The inflow of foreign capital is preventing the ultimate debt-related disaster--a shortage of available funds. But it is not without cost. The demand for U.S. investments drives up the value of the U.S. currency--the dollar--in relation to other currencies such as the British pound, the West German mark and the Japanese yen.

That makes imports attractively cheap for American buyers and American-made goods prohibitively expensive to sell overseas, draining profits from U.S. firms and taking jobs from U.S. workers. The governments of the United States and four of its major trading partners have begun intervening in international currency markets in an effort to drive down the value of the dollar.

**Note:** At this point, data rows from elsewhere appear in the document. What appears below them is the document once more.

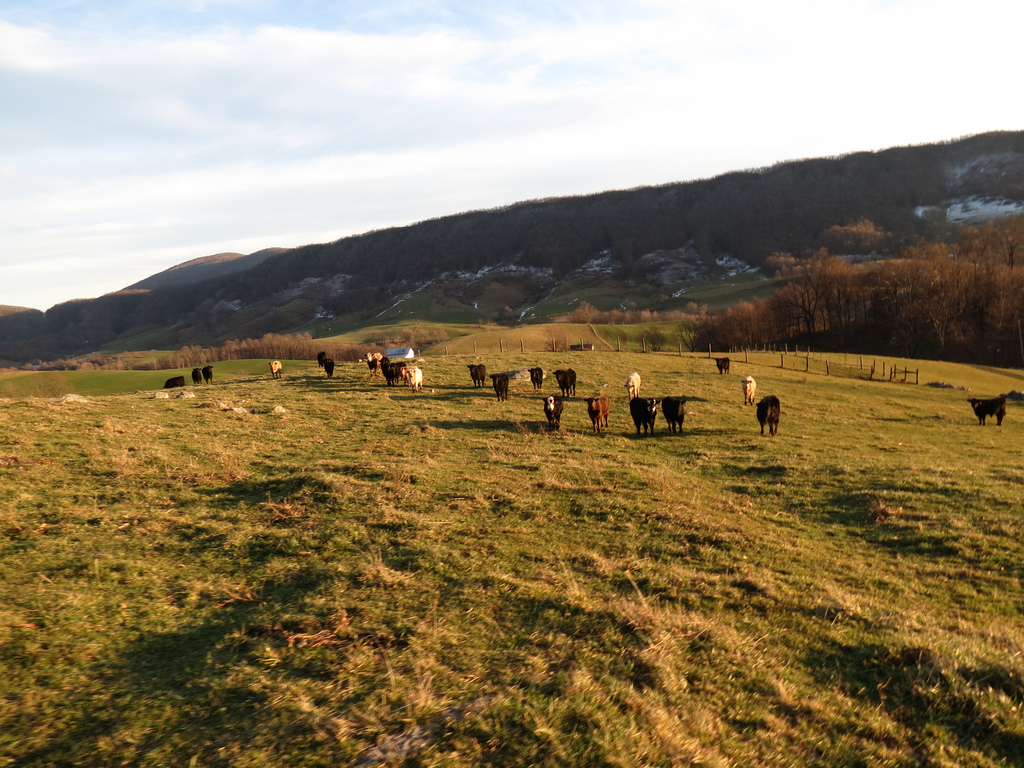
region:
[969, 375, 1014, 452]
a cow is by itself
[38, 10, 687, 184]
clouds mostly obscuring the sky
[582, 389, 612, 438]
a chestnut brown cow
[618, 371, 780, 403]
light colored cows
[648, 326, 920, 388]
fence in the background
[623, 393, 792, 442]
very dark cows in the field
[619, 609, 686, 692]
some clumps of grass are dry and brown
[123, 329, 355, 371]
a line of tall brush in the distance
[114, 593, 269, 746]
shadows falling across the grass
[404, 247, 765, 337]
patches of snow on a hill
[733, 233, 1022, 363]
the trees appear to be bare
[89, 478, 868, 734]
Tufts of green and brown grass.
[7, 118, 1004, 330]
Rolling hills, with meager, or dry, vegetation showing.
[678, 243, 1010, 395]
Section of dense, dry, vegetation, including bare trees.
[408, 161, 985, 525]
Vegetation suggests summer is fading, or past.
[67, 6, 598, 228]
Sky is light blue with skimming white clouds.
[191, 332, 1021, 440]
Livestock scattered across field.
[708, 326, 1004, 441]
Fencing with wooden posts, in distance.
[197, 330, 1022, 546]
Fencing and land suggests area with animals on it curving gently downward.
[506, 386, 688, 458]
A quartet of cows shows brown one with white face, brown one, black one and black one with white face.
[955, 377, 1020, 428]
Lonely black cow, far left, facing, facing forward. .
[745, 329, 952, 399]
fence in a pasture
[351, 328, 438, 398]
white building behind cows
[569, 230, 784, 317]
snow just above the grass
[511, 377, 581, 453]
black cow with white head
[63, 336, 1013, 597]
herd of cows in large field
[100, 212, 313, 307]
shadow on the hillside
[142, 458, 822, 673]
dead and alive grass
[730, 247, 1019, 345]
large group of trees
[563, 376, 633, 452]
brown cow in grass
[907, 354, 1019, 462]
black cow all alone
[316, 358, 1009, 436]
cattle grazing in a pasture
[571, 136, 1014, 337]
hillside with snow on the slopes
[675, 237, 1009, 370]
treeline laying dormant in winter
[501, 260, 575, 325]
ravine for water to run down the hill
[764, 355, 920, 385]
small man made fence for the pasture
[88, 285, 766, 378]
shadow line from the hillside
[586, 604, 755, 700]
clumps of hay type grass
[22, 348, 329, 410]
green pasture below hill side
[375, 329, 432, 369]
white building structure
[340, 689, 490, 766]
manure pile from grazing pasture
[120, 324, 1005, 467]
Several cows stand in a field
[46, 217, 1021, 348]
a large hill behind the cows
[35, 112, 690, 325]
the day is sunny and partly cloudy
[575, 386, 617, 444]
one cow is a bright orange-brown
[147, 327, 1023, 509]
the cows appear to be adult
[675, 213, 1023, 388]
a stand of trees are to the side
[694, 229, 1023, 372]
the trees don't have leaves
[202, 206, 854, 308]
it looks like there is snow on the mountain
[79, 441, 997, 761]
the grass is green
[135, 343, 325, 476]
some of the cows eat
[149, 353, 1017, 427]
A herd of cows.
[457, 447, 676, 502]
A patch of yellow grass.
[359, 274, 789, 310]
The view of a hillside.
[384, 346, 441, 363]
A little white house.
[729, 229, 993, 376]
A group of trees.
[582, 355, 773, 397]
Two white young cows.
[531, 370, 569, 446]
A white faced brown cow.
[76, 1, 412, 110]
A cloudy blue sky.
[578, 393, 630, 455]
A reddish-brown cow.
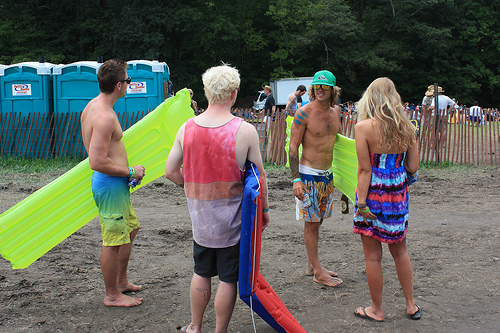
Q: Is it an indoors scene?
A: Yes, it is indoors.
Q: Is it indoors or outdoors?
A: It is indoors.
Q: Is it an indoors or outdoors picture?
A: It is indoors.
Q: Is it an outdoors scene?
A: No, it is indoors.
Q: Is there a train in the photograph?
A: No, there are no trains.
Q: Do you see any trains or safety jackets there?
A: No, there are no trains or safety jackets.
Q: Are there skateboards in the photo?
A: No, there are no skateboards.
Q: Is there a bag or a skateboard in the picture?
A: No, there are no skateboards or bags.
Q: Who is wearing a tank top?
A: The guy is wearing a tank top.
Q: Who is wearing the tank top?
A: The guy is wearing a tank top.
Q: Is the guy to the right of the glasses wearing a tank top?
A: Yes, the guy is wearing a tank top.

Besides generating a trade crisis, the burgeoning federal debt also squeezes the activities of the government itself. As interest payments take an ever-growing share of the federal budget, other programs, from building highways to buying jet fighters, inevitably suffer.

Interest payments already have hit $130 billion this year, about 14% of federal spending. These outlays are about twice what the federal government spends for unemployment insurance payments, food stamps, welfare, student loans, highway construction, veterans pensions and mass transit all combined.

A Maddening Prospect

Debt service could consume 21% of government outlays by the end of the decade if deficits continue to accumulate. For voters and members of Congress alike, the prospect is maddening: Instead of doing things for people, the federal government is increasingly taking money from citizens to pay for past borrowing.

The debt has exploded during Ronald Reagan's presidency. It took all of the first 192 years of the republic's history for the national debt to reach $1 trillion. It is taking just five more years to double that unimaginable number: At its current pace, the national debt will reach $2 trillion by next fall.